__Required work__.
- a) Translate this sentence from the passage on the Sri Lanka Army Special Forces Regiment into French: "Any member of the Sri Lanka Army can apply for the Special Forces Regiment."
- b) Write what comes next in the passage on the Sri Lanka Army Special Forces Regiment, picking up after its final line.

__Supplied passage__.
*** Block opens ***

Any member of the Sri Lanka Army can apply for the Special Forces Regiment. Applicants need to pass the 28 day selection course. Candidates who successfully complete this course are then enrolled to complete the basic Special Forces course which lasts between 10–12 months. After graduating the Special Forces course, the candidates are inducted as members of the Special Forces Regiment and are offered training programs of occupational specialities offered by the Regiment.

=== Training Schools===
Special Forces Training School was established on 15 February 1992 and it is conducting the basic and specialized training for all Special Forces personnel. It also conducts special courses to train instructors from other battalions in the Army and has also helped to train Navy Special Boat Squadron personnel and Sri Lanka Air Force Regiment Special Force.

- Special Forces Training School - SFTS
- Special Forces Combat Diving Training School - SFCDTS
- Special Forces Jungle Warfare Training School - SFJWTS

== Colors and insignia ==
=== Rana Parashuwa ===

Unlike other regiments in the Sri Lanka Army, the Special Forces Regiment has been awarded Rana Parashuwa which are a ceremonial battle hatchets that represent President's and regimental colors in 2019.

=== Insignia ===
The Special Forces Regiment cap badge depicts an Eagle and has been regarded as a symbol of the SF along with the black-colored beret and the Jolly Roger skull-and-crossed-bones arm patch with the "Special Forces" shoulder tab.

==Parama Weera Vibhushanaya recipient==
- Colonel A.F. Lafir, PWV, RWP, RSP KIA – Former Commanding Officer of the 1st Regiment Special Forces
- Lieutenant Colonel J.A.L Jayasinghe, PWV, WWV, RWP, RSP KIA – Former Officer Commanding of M Sqn, 3rd Regiment Special Forces.

*** Block closes ***

__Recorded data__.
*** Block opens ***

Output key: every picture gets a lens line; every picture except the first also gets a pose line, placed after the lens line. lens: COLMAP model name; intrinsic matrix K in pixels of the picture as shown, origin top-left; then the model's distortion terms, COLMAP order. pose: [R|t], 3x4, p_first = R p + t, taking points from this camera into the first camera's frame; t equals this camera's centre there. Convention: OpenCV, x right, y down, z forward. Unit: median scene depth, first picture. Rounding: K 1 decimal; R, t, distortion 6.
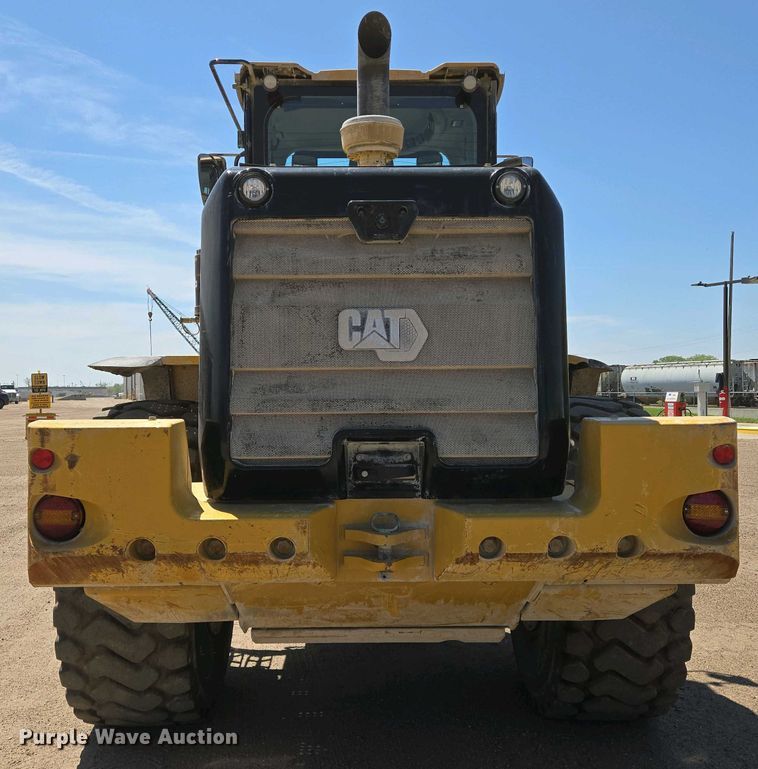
lens RADIAL K [[826.7, 0, 379.0], [0, 826.7, 384.5], [0, 0, 1]] dist [0.083645, -0.009886]
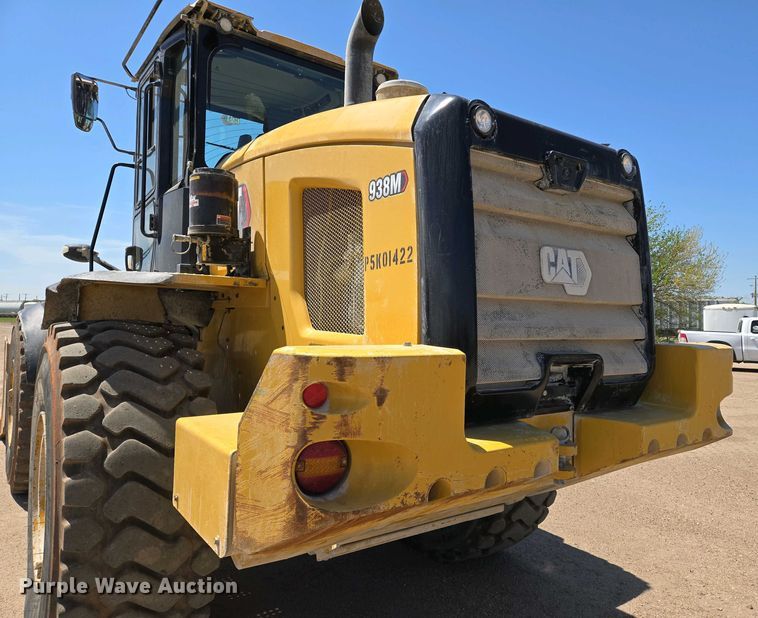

*** Block closes ***

__Answers given__.
- a) Tout membre de l'armée sri-lankaise peut postuler au régiment des forces spéciales.

- b)
- Major Ajith Gamage, PWV, RWP, RSP KIA – Former Officer Commanding of C Sqn
- Sergeant Sugath Chandrasiri Bandara, PWV KIA - 2nd Special Forces Regiment
- Corporal K. Chandana, PWV KIA - 3rd Special Forces Regiment

==Notable members==

- Major General Gamini Hettiarachchi - Father of the Special Forces Regiment
- General Mahesh Senanayake - former Commander Of the Army and Special Forces Brigade Commander
- Major General Prasanna De Silva - Former Special Forces Brigade Commander
- Colonel Raj Vijayasiri, RWP, RSP - Founder of the Long Range Reconnaissance Patrol (LRRP) Concept for Special Forces and former Special Forces Brigade Commander
- Major General Nirmal Dharmaratne -Former Special Forces Brigade Commander
- Major General Harendra Ranasinghe – Former Special Forces Brigade Commander
- Major General Sujeewa Senarathyapa – Special Forces Brigade Commander

==Order of precedence==

| Preceded byCommando Regiment | Order of Precedence | Succeeded byMilitary Intelligence Corps |

==See also==
- Long Range Reconnaissance Patrol (Sri Lanka)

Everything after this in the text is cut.